Wednesday, July 20, 2011

Police State Tacticss and Civil Liberties Clash in Syria

In an article published in the Washington Post today, reporter Alice Fordham reveals that Syrian activists living in the United States have been threatened in phone calls made from Syria. Threats were made against family members living in Syria if their activities in the United States did not stop. There were also threats made to their own lives. Fordham also reports that the FBI remains in contact with these Syrians living in America to show support for them.
On July 6, the Washington Post article continues, the American State Department summoned Syrian Ambassador Imad Moustapha to talk to him about the Embassy’s using surveillance techniques against Syrian activists living in Washington. Several days later, the State Department said that it was “investigating reports that the Syrian government has sought retribution against Syrian family members for the actions of their relatives in the United States.”

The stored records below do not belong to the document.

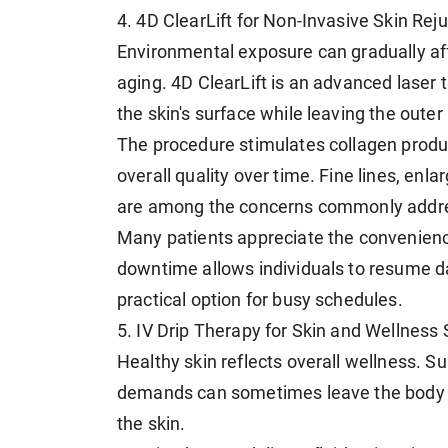
4. 4D ClearLift for Non-Invasive Skin Rej
Environmental exposure can gradually affe
aging. 4D ClearLift is an advanced laser
the skin's surface while leaving the outer
The procedure stimulates collagen produc
overall quality over time. Fine lines, en
are among the concerns commonly addre
Many patients appreciate the convenience
downtime allows individuals to resume dai
practical option for busy schedules.
5. IV Drip Therapy for Skin and Wellness
Healthy skin reflects overall wellness. S
demands can sometimes leave the body f
the skin.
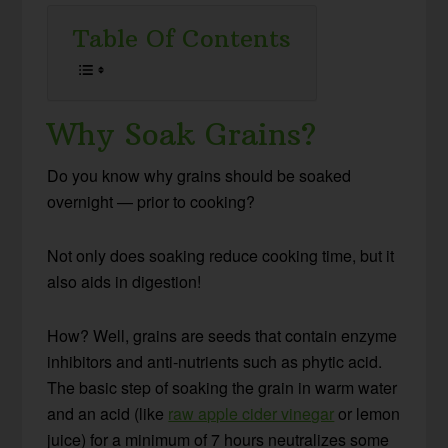
Table Of Contents
Why Soak Grains?
Do you know why grains should be soaked
overnight — prior to cooking?
Not only does soaking reduce cooking time, but it
also aids in digestion!
How? Well, grains are seeds that contain enzyme
inhibitors and anti-nutrients such as phytic acid.
The basic step of soaking the grain in warm water
and an acid (like
raw apple cider vinegar
or lemon
juice) for a minimum of 7 hours neutralizes some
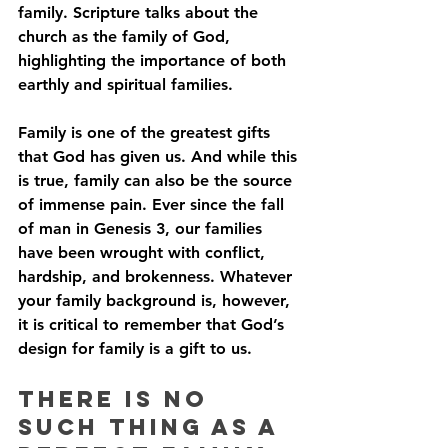
family. Scripture talks about the 
church as the family of God, 
highlighting the importance of both 
earthly and spiritual families. 
Family is one of the greatest gifts 
that God has given us. And while this 
is true, family can also be the source 
of immense pain. Ever since the fall 
of man in Genesis 3, our families 
have been wrought with conflict, 
hardship, and brokenness. Whatever 
your family background is, however, 
it is critical to remember that God’s 
design for family is a gift to us.
There is No 
Such Thing As A 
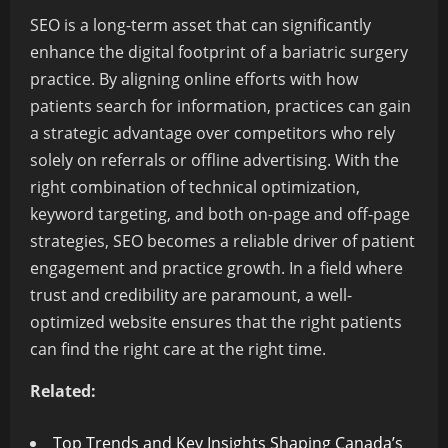
SEO is a long-term asset that can significantly
enhance the digital footprint of a bariatric surgery
practice. By aligning online efforts with how
patients search for information, practices can gain
a strategic advantage over competitors who rely
solely on referrals or offline advertising. With the
right combination of technical optimization,
keyword targeting, and both on-page and off-page
strategies, SEO becomes a reliable driver of patient
engagement and practice growth. In a field where
trust and credibility are paramount, a well-
optimized website ensures that the right patients
can find the right care at the right time.
Related:
Top Trends and Key Insights Shaping Canada’s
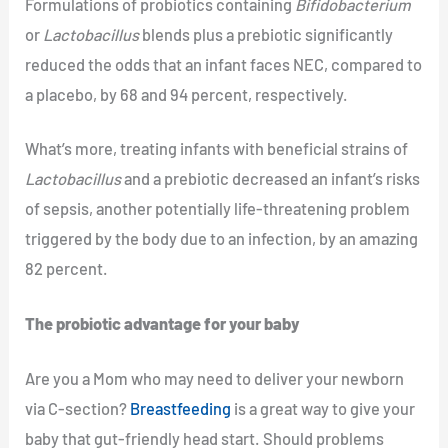
Formulations of probiotics containing
Bifidobacterium
or
Lactobacillus
blends plus a prebiotic significantly
reduced the odds that an infant faces NEC, compared to
a placebo, by 68 and 94 percent, respectively.
What’s more, treating infants with beneficial strains of
Lactobacillus
and a prebiotic decreased an infant’s risks
of sepsis, another potentially life-threatening problem
triggered by the body due to an infection, by an amazing
82 percent.
The probiotic advantage for your baby
Are you a Mom who may need to deliver your newborn
via C-section?
Breastfeeding
is a great way to give your
baby that gut-friendly head start. Should problems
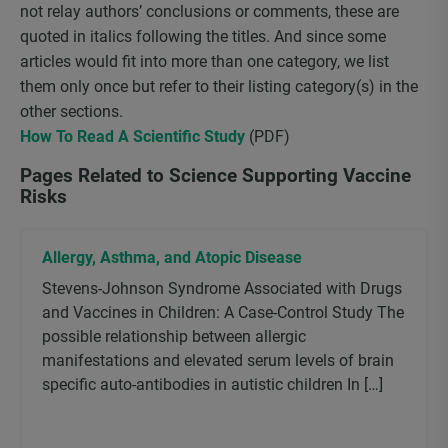
not relay authors’ conclusions or comments, these are
quoted in italics following the titles. And since some
articles would fit into more than one category, we list
them only once but refer to their listing category(s) in the
other sections.
How To Read A Scientific Study
(PDF)
Pages Related to Science Supporting Vaccine
Risks
Allergy, Asthma, and Atopic Disease
Stevens-Johnson Syndrome Associated with Drugs
and Vaccines in Children: A Case-Control Study The
possible relationship between allergic
manifestations and elevated serum levels of brain
specific auto-antibodies in autistic children In […]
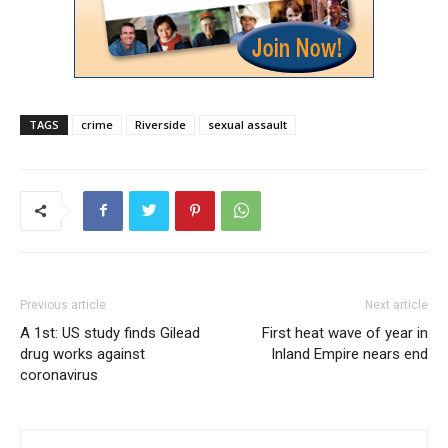
TAGS
crime
Riverside
sexual assault
Previous article
Next article
A 1st: US study finds Gilead
First heat wave of year in
drug works against
Inland Empire nears end
coronavirus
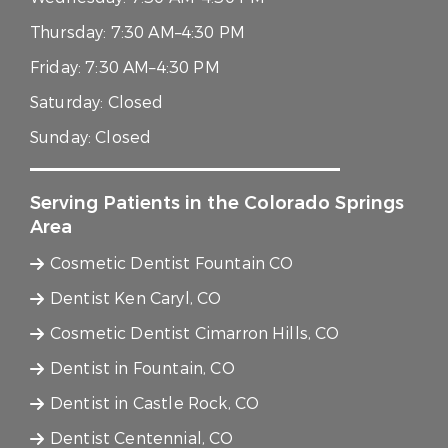
Thursday:
7:30 AM–4:30 PM
Friday:
7:30 AM–4:30 PM
Saturday:
Closed
Sunday:
Closed
Serving Patients in the Colorado Springs
Area
Cosmetic Dentist Fountain CO
Dentist Ken Caryl, CO
Cosmetic Dentist Cimarron Hills, CO
Dentist in Fountain, CO
Dentist in Castle Rock, CO
Dentist Centennial, CO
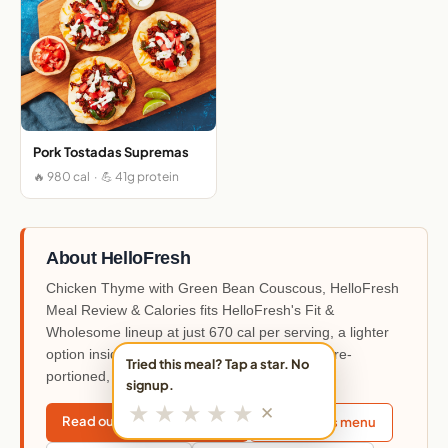
Pork Tostadas Supremas
🔥 980 cal · 💪 41g protein
About HelloFresh
Chicken Thyme with Green Bean Couscous, HelloFresh
Meal Review & Calories fits HelloFresh's Fit &
Wholesome lineup at just 670 cal per serving, a lighter
option inside the 90+ weekly rotating menu. Pre-
Tried this meal? Tap a star. No
portioned, Medium difficulty.
signup.
★
★
★
★
★
✕
Read our HelloFresh review
This week's menu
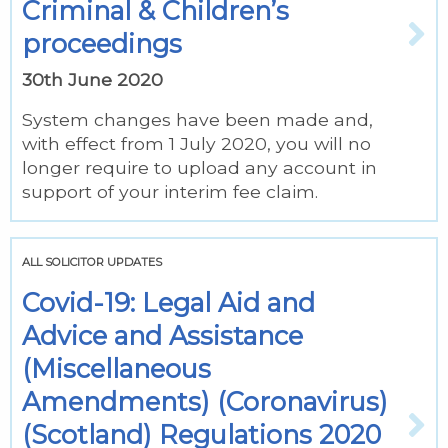
Criminal & Children’s
proceedings
30th June 2020
System changes have been made and,
with effect from 1 July 2020, you will no
longer require to upload any account in
support of your interim fee claim.
ALL SOLICITOR UPDATES
Covid-19: Legal Aid and
Advice and Assistance
(Miscellaneous
Amendments) (Coronavirus)
(Scotland) Regulations 2020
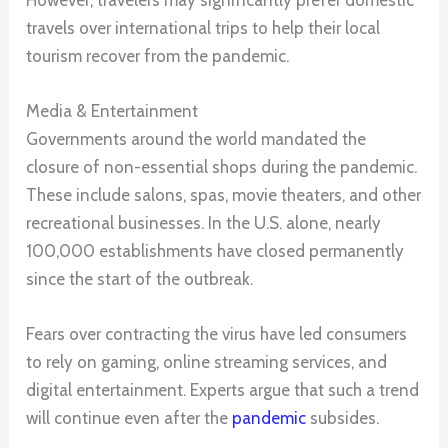
However, travelers may significantly prefer domestic
travels over international trips to help their local
tourism recover from the pandemic.
Media & Entertainment
Governments around the world mandated the
closure of non-essential shops during the pandemic.
These include salons, spas, movie theaters, and other
recreational businesses. In the U.S. alone, nearly
100,000 establishments have closed permanently
since the start of the outbreak.
Fears over contracting the virus have led consumers
to rely on gaming, online streaming services, and
digital entertainment. Experts argue that such a trend
will continue even after the
pandemic
subsides.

So, dear readers, the truth is often darker than even the daily headlines report.
And we who live in democratic societies forget that gulags exist, that regimes routinely spy on their citizens, that protesting against tyranny is not only dangerous personally but can bring down the full weight of the regime upon innocent relatives and friends. And, because, as in the case of Syria, these regimes are often accredited and granted ambassadorial status in the West, those who think their activities are safe because they are carried out in Washington or London or Paris, are sometimes mistaken.
“The price of liberty is eternal vigilance” and sometimes even that is not enough to secure basic human rights.
Sometimes it takes extraordinary courage. Think about these activists and think twice before condemning them as rabble rousers. Often, they are patriots of the most elevated kind.